For proof, one can look at where else the votes are going. If polls are correct, the combined Greens and Liberal Democrat vote will be as large as Farage’s. The combined share for Labour and the Tories is likely to be dismally low. The vote is fraying in every direction but theirs. It is possible to become a major player with a far lower share of the vote.

MPs on doorsteps report that, just months after backing Labour’s nebulous pledge of change, voters now see Starmer’s defining act as the cutting of pensioner winter fuel payments. To them, this was a betrayal. Not change, but Labour austerity.

The main causes of disaffection have not changed since the 2008 financial crisis: the cost of living, high immigration and public services — the NHS especially. And beneath this is a simpler sense that Britain has stopped functioning as it should, that the state has become unresponsive, that the country is getting poorer.

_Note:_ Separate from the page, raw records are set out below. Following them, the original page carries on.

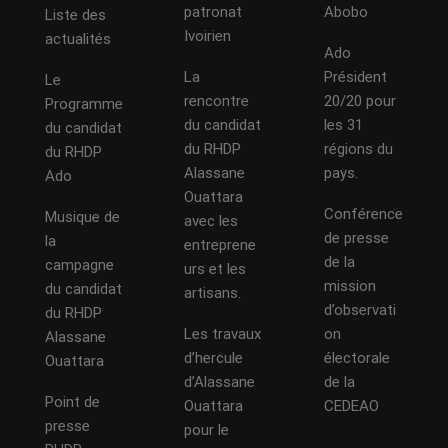
patronat
Abobo
Liste des
Ivoirien
actualités
Ado
La
Président
Le
rencontre
20/20 pour
Programme
du candidat
les 31
du candidat
du RHDP
régions du
du RHDP
Alassane
pays.
Ado
Ouattara
Conférence
Musique de
avec les
de presse
la
entreprene
de la
campagne
urs et les
mission
du candidat
artisans.
d’observati
du RHDP
Les travaux
on
Alassane
d’hercule
électorale
Ouattara
d’Alassane
de la
Point de
Ouattara
CEDEAO
presse
pour le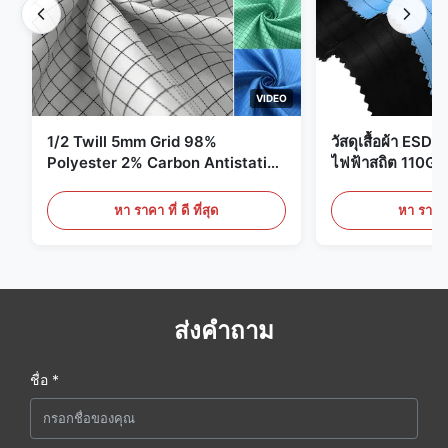
VIDEO
1/2 Twill 5mm Grid 98%
วัสดุเสื้อผ้า ESD 
Polyester 2% Carbon Antistatic
ไฟฟ้าสถิต 110G
Clothing
หา ราคา ที่ ดี ที่สุด
หา ราคา ที
ส่งคำถาม
ชื่อ *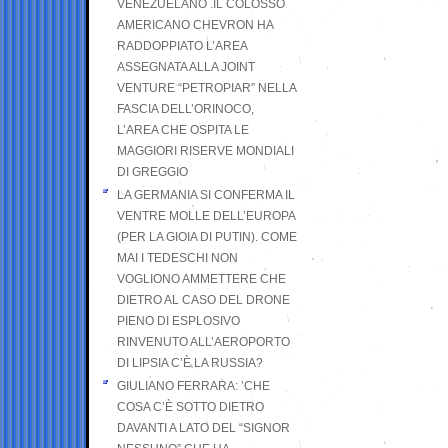
VENEZUELANO .IL COLOSSO
AMERICANO CHEVRON HA
RADDOPPIATO L’AREA
ASSEGNATA ALLA JOINT
VENTURE “PETROPIAR” NELLA
FASCIA DELL’ORINOCO,
L’AREA CHE OSPITA LE
MAGGIORI RISERVE MONDIALI
DI GREGGIO
LA GERMANIA SI CONFERMA IL
VENTRE MOLLE DELL’EUROPA
(PER LA GIOIA DI PUTIN). COME
MAI I TEDESCHI NON
VOGLIONO AMMETTERE CHE
DIETRO AL CASO DEL DRONE
PIENO DI ESPLOSIVO
RINVENUTO ALL’AEROPORTO
DI LIPSIA C’È LA RUSSIA?
GIULIANO FERRARA: ’CHE
COSA C’È SOTTO DIETRO
DAVANTI A LATO DEL “SIGNOR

The UK is following the European pattern of citizens deserting the main parties for alternatives offering a more radical breach with the past. It is no accident that one of Farage’s favourite lines is that Labour and the Conservatives are an indistinguishable “uniparty”. Such is the frustration that it matters ever less whether parties offer realistic programmes. Then again, was Brexit ever a serious solution?

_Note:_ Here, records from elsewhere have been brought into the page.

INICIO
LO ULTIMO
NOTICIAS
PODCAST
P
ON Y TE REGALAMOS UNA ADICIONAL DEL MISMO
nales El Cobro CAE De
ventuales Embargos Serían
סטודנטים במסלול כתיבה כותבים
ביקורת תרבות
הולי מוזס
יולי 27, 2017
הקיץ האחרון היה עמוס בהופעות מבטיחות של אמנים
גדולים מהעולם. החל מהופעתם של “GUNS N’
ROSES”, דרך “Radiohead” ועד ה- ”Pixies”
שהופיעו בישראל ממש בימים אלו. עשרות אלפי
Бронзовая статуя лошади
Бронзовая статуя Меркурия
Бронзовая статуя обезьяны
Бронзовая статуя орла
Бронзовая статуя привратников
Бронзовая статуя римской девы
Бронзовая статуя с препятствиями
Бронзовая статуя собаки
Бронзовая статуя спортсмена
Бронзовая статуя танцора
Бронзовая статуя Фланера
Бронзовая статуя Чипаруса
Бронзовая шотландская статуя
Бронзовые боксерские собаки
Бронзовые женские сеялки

So how can Starmer respond to the disillusion? A growing caucus will urge him to veer left. It argues that Labour should worry more about the voters it is losing to the Lib Dems and Greens because of excessive fiscal discipline and pandering to social conservatism. Others advocate the so-called “Blue Labour” agenda of chasing Reform in pursuit of a traditionalist white working-class vote.

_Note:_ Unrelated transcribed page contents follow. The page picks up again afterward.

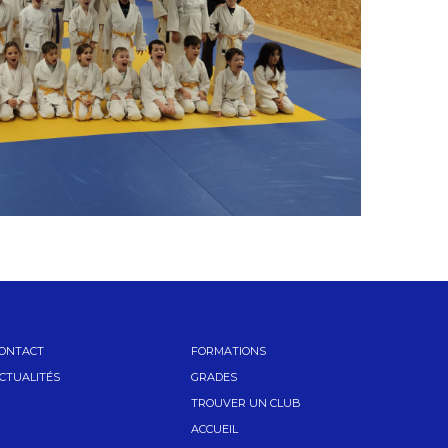
ONTACT
FORMATIONS
CTUALITÉS
GRADES
TROUVER UN CLUB
ACCUEIL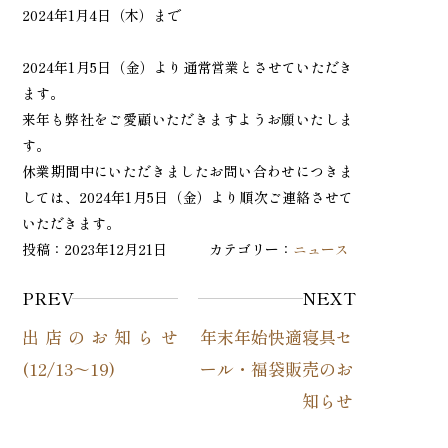
2024年1月4日（木）まで
2024年1月5日（金）より通常営業とさせていただき
ます。
来年も弊社をご愛顧いただきますようお願いたしま
す。
休業期間中にいただきましたお問い合わせにつきま
しては、2024年1月5日（金）より順次ご連絡させて
いただきます。
投稿：2023年12月21日 カテゴリー：
ニュース
PREV
NEXT
出店のお知らせ
年末年始快適寝具セ
(12/13～19)
ール・福袋販売のお
知らせ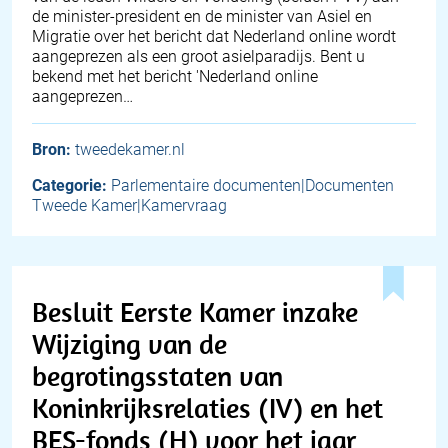
de minister-president en de minister van Asiel en
Migratie over het bericht dat Nederland online wordt
aangeprezen als een groot asielparadijs. Bent u
bekend met het bericht 'Nederland online
aangeprezen…
Bron:
tweedekamer.nl
Categorie:
Parlementaire documenten|Documenten
Tweede Kamer|Kamervraag
Besluit Eerste Kamer inzake
Wijziging van de
begrotingsstaten van
Koninkrijksrelaties (IV) en het
BES-fonds (H) voor het jaar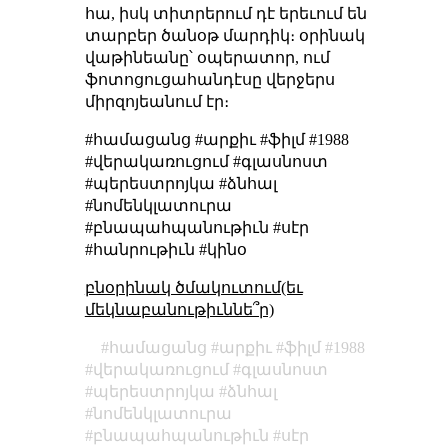
հա, իսկ տիտրերում դէ երեւում են
տարբեր ծանօթ մարդիկ։ օրինակ
վաթինեանը՝ օպերատոր, ում
ֆոտոցուցահանդէսը վերջերս
միրզոյեանում էր։
#համացանց #արքիւ #ֆիլմ #1988
#վերակառուցում #գլասնոստ
#պերեստրոյկա #ձնհալ
#նոմենկլատուրա
#բնապահպանութիւն #սէր
#հանրութիւն #կինօ
բնօրինակ ծմակուտում(եւ
մեկնաբանութիւննե՞ր)
համացանց
արքիւ
ֆիլմ
1988
վերակառուցում
գլասնոստ
պերեստրոյկա
ձնհալ
նոմենկլատուրա
բնապահպանութիւն
սէր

But salvation does not lie in higher welfare spending, a harder line on Israel or a softer one on trans rights. Nor, as the Tory leader Kemi Badenoch is discovering, in trying to out-Farage Farage. If the Reform leader is what people want there is already a working model. At best, Blue Labour offers a defensive measure against populist nationalism that ignores the party’s newer reliance on liberal graduate voters.

The only answer is to satisfy voters that the transformation they demand, from prosperity to health to balanced immigration, is actually at hand. Yet Labour does not display the dynamism that conveys this. Even where its goals are transformational, it appears too slow and timid, its ambitions checked by economic malaise. 

Some of this comes down to Starmer’s manner, much to the economic inheritance and some to the financial and political constraints Labour placed on itself in opposition. It failed to prepare voters for hard choices which is why its support has proved shallow. But there have also been too many half-steps because of conflicting priorities. It is in danger of satisfying no one by trying to placate everyone. If securing growth was truly the primary mission, the key that unlocked other priorities, was it wise to rush through large tax rises and other measures that undermine business confidence and investment?

Those around the prime minister say there will be no change of course, no loosening of fiscal rules or feint to appease the party left. But the next three months will see a burst of activity including the long-promised 10-year plan for health, though Downing Street’s view of the early draft is that more work is needed. The new industrial strategy and an immigration plan are imminent. British disdain for Donald Trump is emboldening Starmer to edge closer to the EU as he negotiates a reset of relations. Allies accept there needs to be more pace and visible conviction that reflects the impatience of voters, not least because it will take time for them to feel any effects.

There are years until the next election and, as Canada’s election showed, the landscape can change in weeks. But Reform’s progress and the broader flight from the two main parties is a sharp warning to Starmer that he is a long way from convincing voters they can finally call off their search for that elusive party of change.